= Otto Gelert =

Danish pharmacist and botanist (1862–1899)

Otto Christian Leonor Gelert (9 November 1862 in Nybøl on Sundeved peninsula - 20 March 1899 in Copenhagen) was a Danish pharmacist and botanist, who specialized in plant floristics and systematics. He was a brother of sculptor Johannes Gelert.

In 1883 he received his degree in pharmacy and subsequently worked as a druggist in the communities of Ribe and Horsens. In 1885 he started to co-edit the exsiccata series Rubi exsiccati Daniae et Slesvigiae together with Peter Kristian Nicolaj Friderichsen. From 1894 he worked as chemist at a sugar refinery in Tangermünde, Germany. During the latter part of his career he worked at the botanical museum in Copenhagen. In 1897 he took a scientific excursion to the Canary Islands.

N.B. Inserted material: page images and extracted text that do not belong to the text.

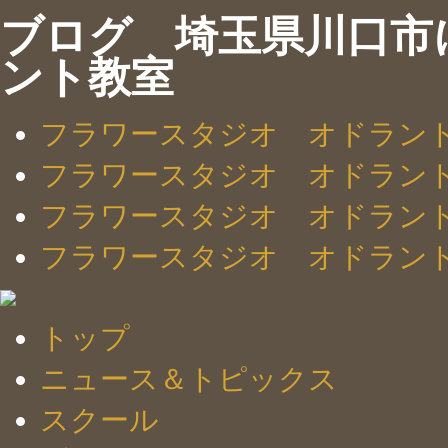
ブログ 埼玉県川口市
ント教室
フラワースタジオ オドラン
フラワースタジオ オドラン
フラワースタジオ オドラン
フラワースタジオ オドラン
トップ
ニュース＆トピックス
スクール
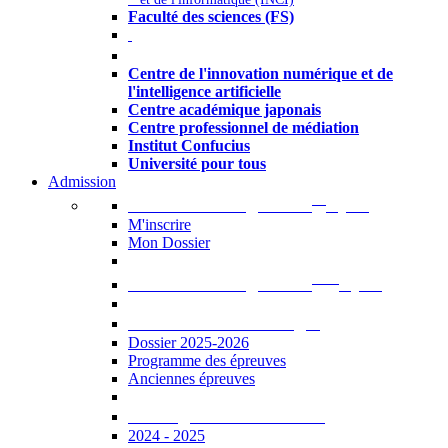
Faculté des sciences (FS)
Autres
Centre de l'innovation numérique et de
l'intelligence artificielle
Centre académique japonais
Centre professionnel de médiation
Institut Confucius
Université pour tous
Admission
er
Admission en ligne au 1
cycle
M'inscrire
Mon Dossier
ème
Admission en ligne au 2
cycle
Documents à télécharger
Dossier 2025-2026
Programme des épreuves
Anciennes épreuves
Catalogue des formations
2024 - 2025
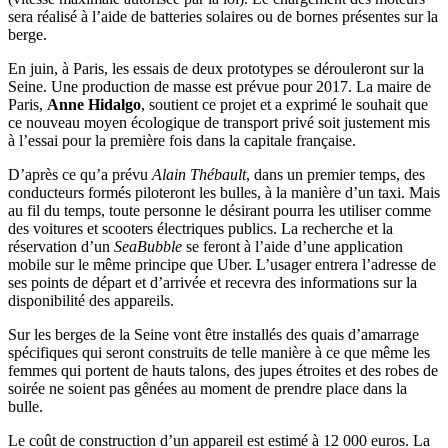
sera réalisé à l’aide de batteries solaires ou de bornes présentes sur la
berge.
En juin, à Paris, les essais de deux prototypes se dérouleront sur la
Seine. Une production de masse est prévue pour 2017. La maire de
Paris,
Anne Hidalgo
, soutient ce projet et a exprimé le souhait que
ce nouveau moyen écologique de transport privé soit justement mis
à l’essai pour la première fois dans la capitale française.
D’après ce qu’a prévu
Alain Thébault
, dans un premier temps, des
conducteurs formés piloteront les bulles, à la manière d’un taxi. Mais
au fil du temps, toute personne le désirant pourra les utiliser comme
des voitures et scooters électriques publics. La recherche et la
réservation d’un
SeaBubble
se feront à l’aide d’une application
mobile sur le même principe que Uber. L’usager entrera l’adresse de
ses points de départ et d’arrivée et recevra des informations sur la
disponibilité des appareils.
Sur les berges de la Seine vont être installés des quais d’amarrage
spécifiques qui seront construits de telle manière à ce que même les
femmes qui portent de hauts talons, des jupes étroites et des robes de
soirée ne soient pas gênées au moment de prendre place dans la
bulle.
Le coût de construction d’un appareil est estimé à 12 000 euros. La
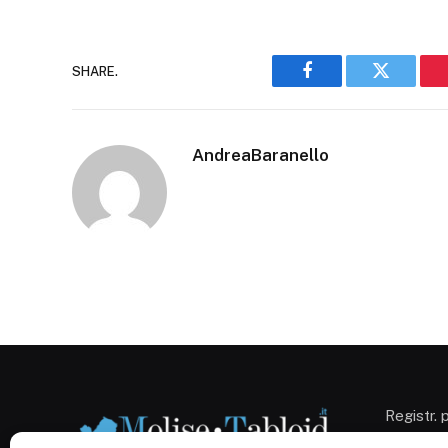
SHARE.
Facebook
Twitter
AndreaBaranello
Registr. 
Campobas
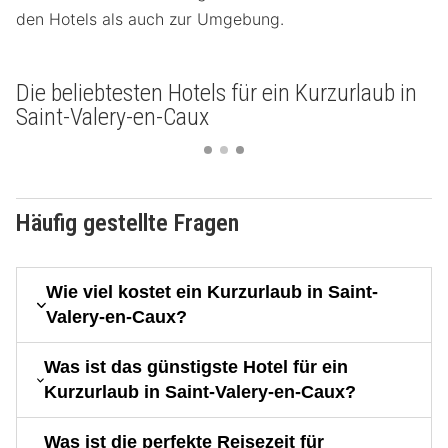
den Hotels als auch zur Umgebung.
Die beliebtesten Hotels für ein Kurzurlaub in
Saint-Valery-en-Caux
Häufig gestellte Fragen
Wie viel kostet ein Kurzurlaub in Saint-
Valery-en-Caux?
Was ist das günstigste Hotel für ein
Kurzurlaub in Saint-Valery-en-Caux?
Was ist die perfekte Reisezeit für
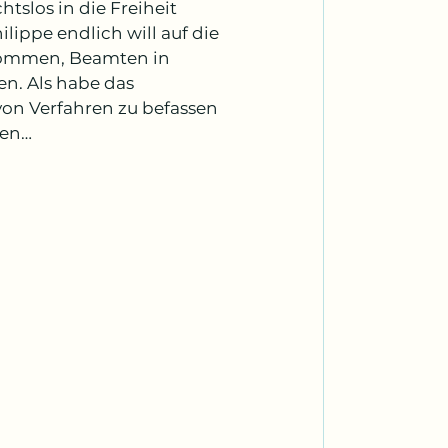
tslos in die Freiheit 
ippe endlich will auf die 
kommen, Beamten in 
en. Als habe das 
von Verfahren zu befassen 
gen…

In 1899 he died of tuberculosis in Copenhagen, aged 36.

Plants with the specific epithet of gelertii commemorate his name, and example being Taraxacum gelertii.

== Published works ==
- Danmarks og Slesvigs Rubi, (with Kristian Friderichsen), 1887 - Danish and Schleswig Rubus.
- Studier over Slægten Batrachium, 1896 - Studies of the genus Batrachium.
- "Notes on Arctic Plants", in: Botanisk Tidsskrift, vol. 21, 1898.
- "Flora arctica, containing descriptions of the flowering plants and ferns found in the Arctic regions, with their distribution in these countries", 1902 (edited by Carl Hansen Ostenfeld).